Selon la Commission des affaires des détenus et des ex-détenus et le Club des prisonniers palestiniens, Sarhan était détenu depuis le 15 octobre 2001 et purgeait une peine de prison à perpétuité. Les deux organisations affirment qu’il avait été soumis, au début de sa détention, à de longs interrogatoires accompagnés de méthodes de torture, ayant entraîné de graves séquelles de santé aggravées par des années d’isolement.
Les mêmes sources indiquent qu’il souffrait de maladies chroniques du cœur et des vaisseaux sanguins, ainsi que d’hypertension, et qu’il s’était déplacé ces dernières années en fauteuil roulant en raison de la détérioration de son état de santé.

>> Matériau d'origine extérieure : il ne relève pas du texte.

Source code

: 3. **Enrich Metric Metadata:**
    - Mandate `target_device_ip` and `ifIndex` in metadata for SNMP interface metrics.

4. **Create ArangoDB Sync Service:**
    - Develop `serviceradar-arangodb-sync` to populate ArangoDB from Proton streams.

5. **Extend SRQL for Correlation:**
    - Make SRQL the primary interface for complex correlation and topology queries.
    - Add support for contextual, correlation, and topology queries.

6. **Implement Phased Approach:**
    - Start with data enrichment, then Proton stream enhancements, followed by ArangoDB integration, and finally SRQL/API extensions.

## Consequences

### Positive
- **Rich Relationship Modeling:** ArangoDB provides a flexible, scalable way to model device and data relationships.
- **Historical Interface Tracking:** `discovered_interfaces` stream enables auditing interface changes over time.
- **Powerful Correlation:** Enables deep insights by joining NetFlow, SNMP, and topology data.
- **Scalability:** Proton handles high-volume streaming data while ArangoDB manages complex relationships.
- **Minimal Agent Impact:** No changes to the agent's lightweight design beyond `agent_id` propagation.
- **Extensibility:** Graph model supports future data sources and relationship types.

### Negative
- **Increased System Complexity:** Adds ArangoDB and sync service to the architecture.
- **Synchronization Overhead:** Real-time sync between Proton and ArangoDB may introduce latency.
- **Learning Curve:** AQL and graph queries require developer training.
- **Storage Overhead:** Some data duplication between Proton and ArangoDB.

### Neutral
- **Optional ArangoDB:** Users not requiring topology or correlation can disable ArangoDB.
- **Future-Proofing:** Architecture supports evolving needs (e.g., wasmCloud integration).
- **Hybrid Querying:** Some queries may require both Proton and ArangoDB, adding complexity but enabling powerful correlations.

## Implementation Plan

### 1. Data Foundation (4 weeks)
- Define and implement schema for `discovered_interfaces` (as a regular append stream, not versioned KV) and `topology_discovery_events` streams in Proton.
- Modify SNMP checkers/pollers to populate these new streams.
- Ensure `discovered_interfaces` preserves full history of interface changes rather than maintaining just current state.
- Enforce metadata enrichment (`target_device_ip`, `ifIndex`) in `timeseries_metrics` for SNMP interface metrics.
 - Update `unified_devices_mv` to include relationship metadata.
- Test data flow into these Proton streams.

Dans un communiqué, les deux institutions ont qualifié Sarhan de victime de « négligence médicale systématique » et de « politiques de torture » à l’encontre des détenus palestiniens dans les prisons israéliennes, particulièrement depuis l’escalade du conflit en cours. Elles dénoncent également des conditions de détention plus dures, marquées selon elles par la privation de soins, la torture, la faim et l’isolement.
Les organisations palestiniennes affirment qu’avec la mort de Sarhan, le nombre de détenus palestiniens décédés dont l’identité a été confirmée depuis le début du conflit s’élève à 90, tandis que le nombre total de prisonniers palestiniens morts depuis 1967 atteint 327.
Elles appellent enfin la communauté internationale à prendre des mesures concrètes pour mettre fin à l’impunité et demander des comptes aux responsables israéliens concernant le traitement des prisonniers palestiniens.